* _Task to complete_: Exactly as written, repeat all of the records below.

* _Records to use_:
--- START ---

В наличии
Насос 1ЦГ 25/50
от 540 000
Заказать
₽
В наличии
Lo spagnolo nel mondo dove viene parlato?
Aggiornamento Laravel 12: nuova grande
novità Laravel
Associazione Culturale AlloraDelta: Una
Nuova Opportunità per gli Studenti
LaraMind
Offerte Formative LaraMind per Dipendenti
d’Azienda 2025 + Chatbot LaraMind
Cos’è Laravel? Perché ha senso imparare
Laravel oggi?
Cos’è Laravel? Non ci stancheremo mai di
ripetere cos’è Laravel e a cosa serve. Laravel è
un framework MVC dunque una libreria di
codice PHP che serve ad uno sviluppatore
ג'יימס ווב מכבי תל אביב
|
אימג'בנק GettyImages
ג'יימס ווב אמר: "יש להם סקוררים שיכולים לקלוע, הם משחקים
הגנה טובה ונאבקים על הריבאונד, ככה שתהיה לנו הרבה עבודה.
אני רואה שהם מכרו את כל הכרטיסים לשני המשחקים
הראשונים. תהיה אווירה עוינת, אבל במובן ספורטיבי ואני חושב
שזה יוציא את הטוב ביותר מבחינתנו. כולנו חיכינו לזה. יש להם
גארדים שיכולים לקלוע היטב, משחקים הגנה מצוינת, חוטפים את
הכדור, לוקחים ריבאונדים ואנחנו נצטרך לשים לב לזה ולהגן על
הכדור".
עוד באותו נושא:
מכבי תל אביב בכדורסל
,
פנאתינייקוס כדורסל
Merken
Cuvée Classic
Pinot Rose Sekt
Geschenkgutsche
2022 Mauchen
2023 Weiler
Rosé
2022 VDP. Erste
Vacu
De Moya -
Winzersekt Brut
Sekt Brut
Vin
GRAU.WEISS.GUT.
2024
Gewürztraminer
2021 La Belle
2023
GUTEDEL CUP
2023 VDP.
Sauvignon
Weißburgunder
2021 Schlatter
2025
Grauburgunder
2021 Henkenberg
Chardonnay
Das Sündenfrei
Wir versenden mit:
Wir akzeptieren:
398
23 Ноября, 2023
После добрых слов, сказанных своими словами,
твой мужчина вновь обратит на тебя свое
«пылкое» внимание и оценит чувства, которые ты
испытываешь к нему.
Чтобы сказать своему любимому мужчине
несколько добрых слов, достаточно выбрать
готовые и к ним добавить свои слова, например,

--- END ---

* _Solution to this task_:
В наличии
Насос 1ЦГ 25/50
от 540 000
Заказать
₽
В наличии
Lo spagnolo nel mondo dove viene parlato?
Aggiornamento Laravel 12: nuova grande
novità Laravel
Associazione Culturale AlloraDelta: Una
Nuova Opportunità per gli Studenti
LaraMind
Offerte Formative LaraMind per Dipendenti
d’Azienda 2025 + Chatbot LaraMind
Cos’è Laravel? Perché ha senso imparare
Laravel oggi?
Cos’è Laravel? Non ci stancheremo mai di
ripetere cos’è Laravel e a cosa serve. Laravel è
un framework MVC dunque una libreria di
codice PHP che serve ad uno sviluppatore
ג'יימס ווב מכבי תל אביב
|
אימג'בנק GettyImages
ג'יימס ווב אמר: "יש להם סקוררים שיכולים לקלוע, הם משחקים
הגנה טובה ונאבקים על הריבאונד, ככה שתהיה לנו הרבה עבודה.
אני רואה שהם מכרו את כל הכרטיסים לשני המשחקים
הראשונים. תהיה אווירה עוינת, אבל במובן ספורטיבי ואני חושב
שזה יוציא את הטוב ביותר מבחינתנו. כולנו חיכינו לזה. יש להם
גארדים שיכולים לקלוע היטב, משחקים הגנה מצוינת, חוטפים את
הכדור, לוקחים ריבאונדים ואנחנו נצטרך לשים לב לזה ולהגן על
הכדור".
עוד באותו נושא:
מכבי תל אביב בכדורסל
,
פנאתינייקוס כדורסל
Merken
Cuvée Classic
Pinot Rose Sekt
Geschenkgutsche
2022 Mauchen
2023 Weiler
Rosé
2022 VDP. Erste
Vacu
De Moya -
Winzersekt Brut
Sekt Brut
Vin
GRAU.WEISS.GUT.
2024
Gewürztraminer
2021 La Belle
2023
GUTEDEL CUP
2023 VDP.
Sauvignon
Weißburgunder
2021 Schlatter
2025
Grauburgunder
2021 Henkenberg
Chardonnay
Das Sündenfrei
Wir versenden mit:
Wir akzeptieren:
398
23 Ноября, 2023
После добрых слов, сказанных своими словами,
твой мужчина вновь обратит на тебя свое
«пылкое» внимание и оценит чувства, которые ты
испытываешь к нему.
Чтобы сказать своему любимому мужчине
несколько добрых слов, достаточно выбрать
готовые и к ним добавить свои слова, например,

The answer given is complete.